In the beginning, the siblings aren’t as cognizant of their reasoning for what they’re doing. Danny acknowledges this by saying, “We pretended that what we had lost was the house, not our mother, not our father. We pretended that what we had lost had been taken from us by the person who still lived inside” (74). In those early years, Danny and Maeve “[were] still at the point when the house was the hero of every story, our lost and beloved country” (177).

As time passes, though, the ritual shifts. When they are in their forties, Danny says that “The fact that we were parked there now was really just an act of nostalgia, not for the people we’d been when we lived in the house, but for the people we’d been when we parked on VanHoebeek Street for hours, smoking cigarettes” (234). The house “became the car”; if anyone had asked where Danny came from, he would have said, “I was from the strip of asphalt in front of what had been the Buchsbaums’ house” (235). These early years were thus formative years for the siblings as they worked out who they were, what their lives were going to be, and how to consider their past.

Celeste, regardless of the fact that her analysis partly comes from a place of selfishness, can see that what Danny and Maeve have been doing is deleterious to their mental health. She lambasts their behavior, saying, “It’s like you’re Hansel and Gretel. You just keep walking through the dark woods holding hands no matter how old you are. Do you ever get tired of reminiscing?” (237.) This question is answered soon enough, for when Maeve and Danny go to the house in the early morning after Maeve's health scare at the ballet, they have an encounter of sorts with Andrea that forever changes their perspective of what they’re doing.
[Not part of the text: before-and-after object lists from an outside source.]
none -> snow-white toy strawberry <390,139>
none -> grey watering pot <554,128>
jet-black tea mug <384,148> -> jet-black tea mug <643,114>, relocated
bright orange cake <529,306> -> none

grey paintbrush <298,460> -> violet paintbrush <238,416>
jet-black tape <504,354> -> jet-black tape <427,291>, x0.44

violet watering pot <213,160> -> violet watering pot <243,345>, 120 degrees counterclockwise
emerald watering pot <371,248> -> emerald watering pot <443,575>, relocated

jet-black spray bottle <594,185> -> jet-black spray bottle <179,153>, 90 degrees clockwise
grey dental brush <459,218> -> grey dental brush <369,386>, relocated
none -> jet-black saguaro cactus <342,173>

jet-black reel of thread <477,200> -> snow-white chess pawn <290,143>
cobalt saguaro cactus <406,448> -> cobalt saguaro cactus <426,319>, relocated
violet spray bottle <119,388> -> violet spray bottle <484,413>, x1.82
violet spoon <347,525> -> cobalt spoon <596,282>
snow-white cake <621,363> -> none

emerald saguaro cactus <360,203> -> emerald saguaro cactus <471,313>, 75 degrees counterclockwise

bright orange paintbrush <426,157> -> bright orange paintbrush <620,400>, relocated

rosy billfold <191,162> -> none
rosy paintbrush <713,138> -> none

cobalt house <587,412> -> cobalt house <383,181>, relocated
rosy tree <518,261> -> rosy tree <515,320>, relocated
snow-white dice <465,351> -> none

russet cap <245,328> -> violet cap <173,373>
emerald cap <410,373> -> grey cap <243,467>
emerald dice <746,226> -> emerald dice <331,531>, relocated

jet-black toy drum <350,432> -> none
While sitting in the car, Andrea comes outside and Maeve and Danny think she sees them. It does not appear that she does, and in retrospect we know that she is already probably suffering some sort of cognitive trouble, but it is enough that they realize it was a possibility. Maeve tells her brother it felt like she was having a heart attack, and she is ready to decide that she is done with Andrea and the house. Danny, too, has been shocked into this realization, thinking that “we had made a fetish out of our misfortune, fallen in love with it. I was sickened to realize we’d kept it going for so long, not that we had decided to stop” (255). He also validates Celeste, thinking about “all the years she told me how insane it was that Maeve and I parked in front of the house we had lived in as children, and how I thought the problem was that she could never understand” (255). Maeve and Danny wonder what would have happened if Andrea had scared them twenty years ago—if it would have changed the course of their lives. Now, the question is: is it too late to change?